Is this as simple as taking the 220 wires, and connecting only one hot
wire side with the common wire and ground wire to a standard 110 volt
outlet?


No: You cannot safely use the ground as one side of an electrical
circuit! Especially in the vicinity of a pool electrical safety is
extremely important. Also non standard wiring might invalidate any
liability insurance, if discovered, even if an an accident did not
occur.

The use of ground as one side of a circuit, even an electrical cooking
stove, is not standard or approved in any jurisdictions that anyone
with an electrical background is aware.

The ground wire is there to safely connect items to ground and prevent
electrical shock and/death 'in the event of a fault condition'. Under
normal no-fault conditions the ground wire does not carry any
electrical current.

Suggest you get someone competent and probably licensed, to reduce you
r liability for something dangerous.
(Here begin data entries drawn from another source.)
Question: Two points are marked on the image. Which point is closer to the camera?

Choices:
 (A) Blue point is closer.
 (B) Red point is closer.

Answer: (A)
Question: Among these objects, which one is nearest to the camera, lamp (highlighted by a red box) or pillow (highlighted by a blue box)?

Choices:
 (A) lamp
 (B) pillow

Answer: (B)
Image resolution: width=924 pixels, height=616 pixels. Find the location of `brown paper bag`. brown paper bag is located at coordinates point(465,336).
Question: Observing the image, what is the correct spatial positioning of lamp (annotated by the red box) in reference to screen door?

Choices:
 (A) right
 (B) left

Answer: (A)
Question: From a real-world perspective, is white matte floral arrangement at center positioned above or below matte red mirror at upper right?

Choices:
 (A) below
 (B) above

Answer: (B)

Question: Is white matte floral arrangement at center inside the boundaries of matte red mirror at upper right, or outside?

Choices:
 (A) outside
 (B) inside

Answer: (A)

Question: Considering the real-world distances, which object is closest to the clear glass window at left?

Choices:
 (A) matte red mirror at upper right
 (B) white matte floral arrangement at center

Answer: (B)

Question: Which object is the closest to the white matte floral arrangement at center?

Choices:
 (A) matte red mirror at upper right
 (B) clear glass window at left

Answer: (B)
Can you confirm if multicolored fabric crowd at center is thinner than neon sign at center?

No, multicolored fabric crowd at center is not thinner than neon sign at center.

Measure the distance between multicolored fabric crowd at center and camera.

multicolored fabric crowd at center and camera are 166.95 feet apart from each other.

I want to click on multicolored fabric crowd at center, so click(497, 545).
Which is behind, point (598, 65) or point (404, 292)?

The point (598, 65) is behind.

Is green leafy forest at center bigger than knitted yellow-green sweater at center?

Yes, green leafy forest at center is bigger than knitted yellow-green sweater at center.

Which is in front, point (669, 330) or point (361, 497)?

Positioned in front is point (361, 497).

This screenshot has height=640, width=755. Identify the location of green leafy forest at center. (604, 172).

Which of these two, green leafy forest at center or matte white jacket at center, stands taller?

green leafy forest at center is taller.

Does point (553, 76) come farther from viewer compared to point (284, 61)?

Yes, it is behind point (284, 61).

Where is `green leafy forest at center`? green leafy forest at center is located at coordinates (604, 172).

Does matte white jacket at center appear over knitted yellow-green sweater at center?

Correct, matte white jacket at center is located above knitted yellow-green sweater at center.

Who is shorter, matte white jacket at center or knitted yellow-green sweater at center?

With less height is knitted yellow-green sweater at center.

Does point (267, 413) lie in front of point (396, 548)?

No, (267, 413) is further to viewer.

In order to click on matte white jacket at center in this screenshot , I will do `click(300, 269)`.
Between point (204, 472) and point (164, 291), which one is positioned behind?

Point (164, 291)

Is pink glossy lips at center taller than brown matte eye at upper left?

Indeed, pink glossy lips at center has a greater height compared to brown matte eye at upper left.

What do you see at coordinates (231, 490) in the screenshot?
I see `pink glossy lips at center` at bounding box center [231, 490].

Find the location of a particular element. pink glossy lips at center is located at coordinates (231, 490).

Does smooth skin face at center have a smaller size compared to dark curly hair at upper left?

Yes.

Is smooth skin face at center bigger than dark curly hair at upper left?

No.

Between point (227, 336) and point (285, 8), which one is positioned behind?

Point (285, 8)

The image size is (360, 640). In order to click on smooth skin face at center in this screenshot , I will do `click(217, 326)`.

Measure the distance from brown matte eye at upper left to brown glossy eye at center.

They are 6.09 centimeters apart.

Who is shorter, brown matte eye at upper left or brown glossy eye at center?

Also suggest that the circuit you
are proposing be equipped through a GFI, either an outlet or GFI type
circuit breaker. This may be mandated by regulation anyway in your
jurisdiction.

Respectfully suggest that anyone asking that question in that manner
does not have the knowledge to safely do such work. Yes; it might
work, the lights may come on an everything 'appear' to be OK until
something happens! With any electricty in or near a pool make sure
someone present knows CPR.

Also depending on regulations in your jurisdiction it likely may not
be legal to connect pumps and lights to the same fuse/circuit breaker.
many of these items may seem onerous but they make sense and in some
ways are to protect us from ourselves.